(STATED EXERCISE): Can you return the listing lines from the one containing "Tomáš Berdych | Nationality: Cyprus" through the one containing "Revelation Image | Year: 2015 -> 2012", inclusive, and exactly as they appear?

(DATA EXTRACT):
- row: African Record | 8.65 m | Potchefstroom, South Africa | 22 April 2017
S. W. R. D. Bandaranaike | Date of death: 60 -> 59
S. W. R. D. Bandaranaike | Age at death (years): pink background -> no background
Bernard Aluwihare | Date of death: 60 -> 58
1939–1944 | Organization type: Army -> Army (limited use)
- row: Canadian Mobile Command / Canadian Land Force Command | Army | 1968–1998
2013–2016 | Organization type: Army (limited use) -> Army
* * *
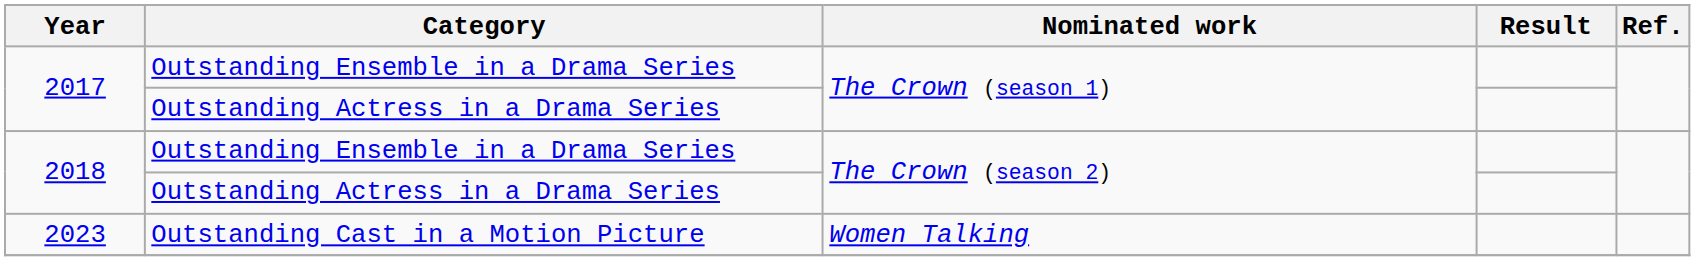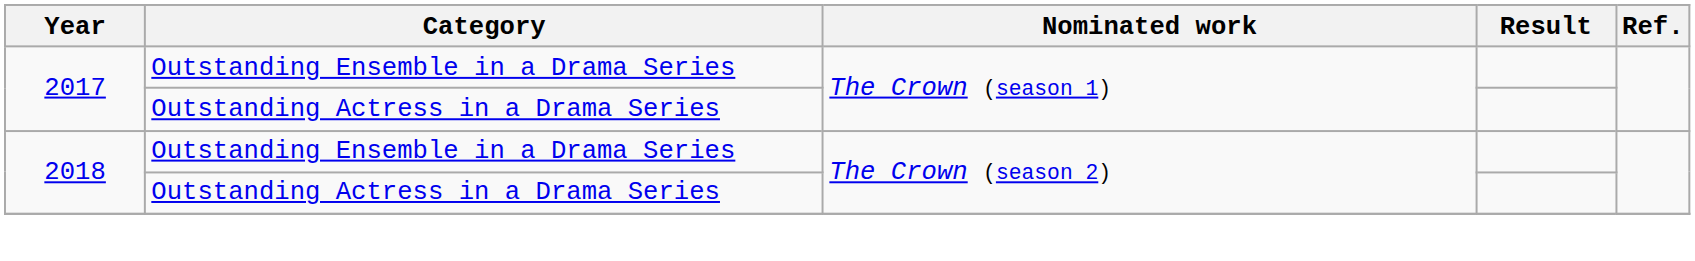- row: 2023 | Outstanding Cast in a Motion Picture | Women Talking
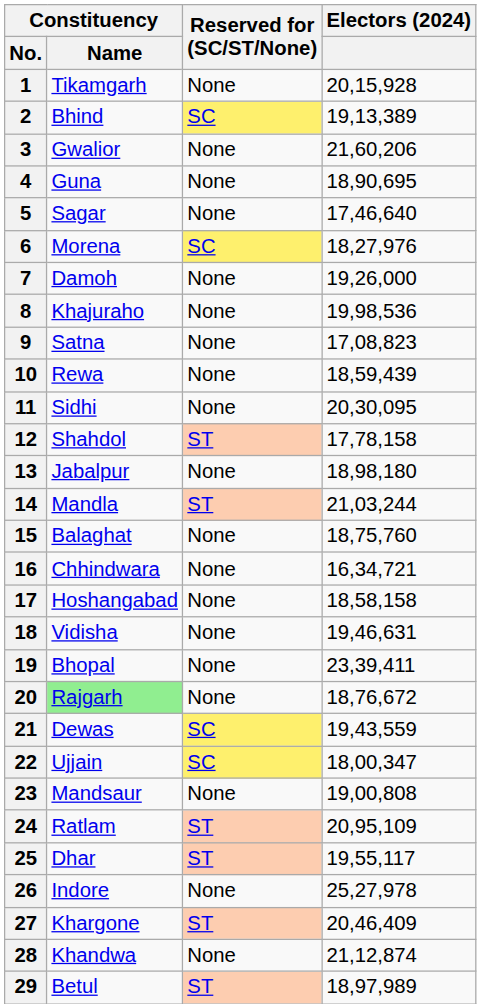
* * *
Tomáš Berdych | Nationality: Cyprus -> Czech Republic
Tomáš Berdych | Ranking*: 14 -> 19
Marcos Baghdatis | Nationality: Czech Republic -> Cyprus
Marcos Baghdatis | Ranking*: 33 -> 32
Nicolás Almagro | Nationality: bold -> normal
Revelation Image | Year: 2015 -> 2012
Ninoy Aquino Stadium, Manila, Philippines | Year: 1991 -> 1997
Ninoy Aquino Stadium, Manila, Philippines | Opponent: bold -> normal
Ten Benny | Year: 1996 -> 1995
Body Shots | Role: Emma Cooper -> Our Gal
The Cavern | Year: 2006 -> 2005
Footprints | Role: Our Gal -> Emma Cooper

(EXPECTED ANSWER):
Tomáš Berdych | Nationality: Cyprus -> Czech Republic
Tomáš Berdych | Ranking*: 14 -> 19
Marcos Baghdatis | Nationality: Czech Republic -> Cyprus
Marcos Baghdatis | Ranking*: 33 -> 32
Nicolás Almagro | Nationality: bold -> normal
Revelation Image | Year: 2015 -> 2012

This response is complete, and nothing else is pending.